24 April 2005

Brooks

David Brooks is the guy who coined the metaphor of Red States and Blue States. He's now a columnist for the New York Times, turns up on TV news commentary shows all of the time, and is well known as the conservative pundit who knows how to talk to the left.

The lefty blogosphere hates him.

We hate him because he has a knack for somehow sounding reasonable, thoughtful, and concilliatory when in fact, if you take a minute and walk through his reasoning carefully, you see that his comments are full of poison. And blogs' link-quote-and-comment style was just made for catching Brooks' trickery. Busy Busy Busy's format of snarky one-sentence summaries of pundits' essays does a good job of revealing this; they hit almost every column Brooks does.

At this point, I assume that if Brooks says something, there's some nasty trap for the left lurking inside of it. If I don't see the trap, I expect that it will be just that much nastier when I finally figure it out.

His latest column is a masterpiece of his technique.

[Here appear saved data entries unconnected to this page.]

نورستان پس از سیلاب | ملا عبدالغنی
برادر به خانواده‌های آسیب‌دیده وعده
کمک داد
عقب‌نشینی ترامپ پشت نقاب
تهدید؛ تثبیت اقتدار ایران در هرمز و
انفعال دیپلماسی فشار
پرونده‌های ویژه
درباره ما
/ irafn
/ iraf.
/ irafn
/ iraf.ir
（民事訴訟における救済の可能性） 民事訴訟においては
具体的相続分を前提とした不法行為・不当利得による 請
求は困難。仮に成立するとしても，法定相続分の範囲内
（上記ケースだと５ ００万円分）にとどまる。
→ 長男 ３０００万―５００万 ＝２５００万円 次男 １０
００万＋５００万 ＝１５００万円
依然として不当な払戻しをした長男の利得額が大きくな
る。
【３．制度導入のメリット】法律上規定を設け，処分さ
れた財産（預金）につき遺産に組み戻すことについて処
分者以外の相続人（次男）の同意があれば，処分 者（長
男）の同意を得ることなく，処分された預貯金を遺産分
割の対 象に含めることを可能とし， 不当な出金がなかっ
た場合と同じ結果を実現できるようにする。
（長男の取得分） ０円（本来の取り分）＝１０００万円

Justice Harry Blackmun did more inadvertent damage to our democracy than any other 20th-century American. When he and his Supreme Court colleagues issued the Roe vs. Wade decision, they set off a cycle of political viciousness and counter-viciousness .... it took the abortion issue out of the legislatures and put it into the courts. If it had remained in the legislatures, we would have seen a series of state-by-state compromises reflecting the views of the centrist majority that's always existed on this issue. These legislative compromises wouldn't have pleased everyone, but would have been regarded as legitimate.
....
Religious conservatives became alienated from their own government, feeling that their democratic rights had been usurped by robed elitists. Liberals lost touch with working-class Americans because they never had to have a conversation about values with those voters; they could just rely on the courts to impose their views. The parties polarized as they each became dominated by absolutist activists.
....
activists focused their attention on judicial nominations
....
Every few years another civilizing custom is breached. Over the past four years Democrats have resorted to the filibuster again and again to prevent votes on judicial nominees
....
Republicans now threaten to change the Senate rules and end the filibuster on judicial nominees
....
Harry Blackmun and his colleagues suppressed that democratic abortion debate the nation needs to have. The poisons have been building ever since.

It's an argument I've heard before, and I really do recommend reading Brooks' telling of it. It parallels what a lot of smart pro-choice lefties have said about how Roe stands on rocky legal footing, and therefore didn't decisively resolve the debate or the legality of abortion, resulting in a whole host of problems. His column could take you in ... especially if you haven't learned to smell a rat whenever conservatives try to trick you into thinking that the rancor of our current political rhetorical climate has its roots somewhere other than on the right. Or you haven't noticed that conservatives' rhetoric about "judicial activism" has an evil smell. But it's pernicious nonsense, and the lefty blogosphere has risen up as one body to tell you so. Here I am, for example.

It's worth reading the column just so you can properly appreciate the lefty blogosphere's response. Busy Busy Busy makes an offering and indexes links to lefty responses for your convenience. I imprinted on the Rude Pundit's rant on the subject because I read it first. But whatever you do, do not miss Michael Bérubé hitting a home run with the help of some judicious text search-and-replace.

1 comment:

Kate aka Mom said...

Read this today and thought you might be interested.

This sums up the Talabangelists. You won't believe who said it:

"On religious issues there can be little or no compromise. There is no position on which people are so immovable as their religious beliefs. There is no more powerful ally one can claim in a debate than Jesus Christ, or God, or Allah, or whatever one calls this supreme being. But like any powerful weapon, the use of God's name on one's behalf should be used sparingly.

The religious factions that are growing throughout our land are not using their religious clout with wisdom. They are trying to force government leaders into following their position 100 percent. If you disagree with these religious groups on a particular moral issue, they complain, they threaten you with a loss of money or votes or both.

I'm frankly sick and tired of the political preachers across this country telling me as a citizen that if I want to be a moral person, I must believe in 'A,' 'B,' 'C,' and 'D.' Just who do they think they are? And from where do they presume to claim the right to dictate their moral beliefs to me? And I am even more angry as a legislator who must endure the threats of every religious group who thinks it has some God-granted right to control my vote on every roll call in the Senate. I am warning them today: I will fight them every step of the way if they try to dictate their moral convictions to all Americans in the name of 'conservatism.'"

Brace yourself....it was said in 1981 by Barry Goldwater!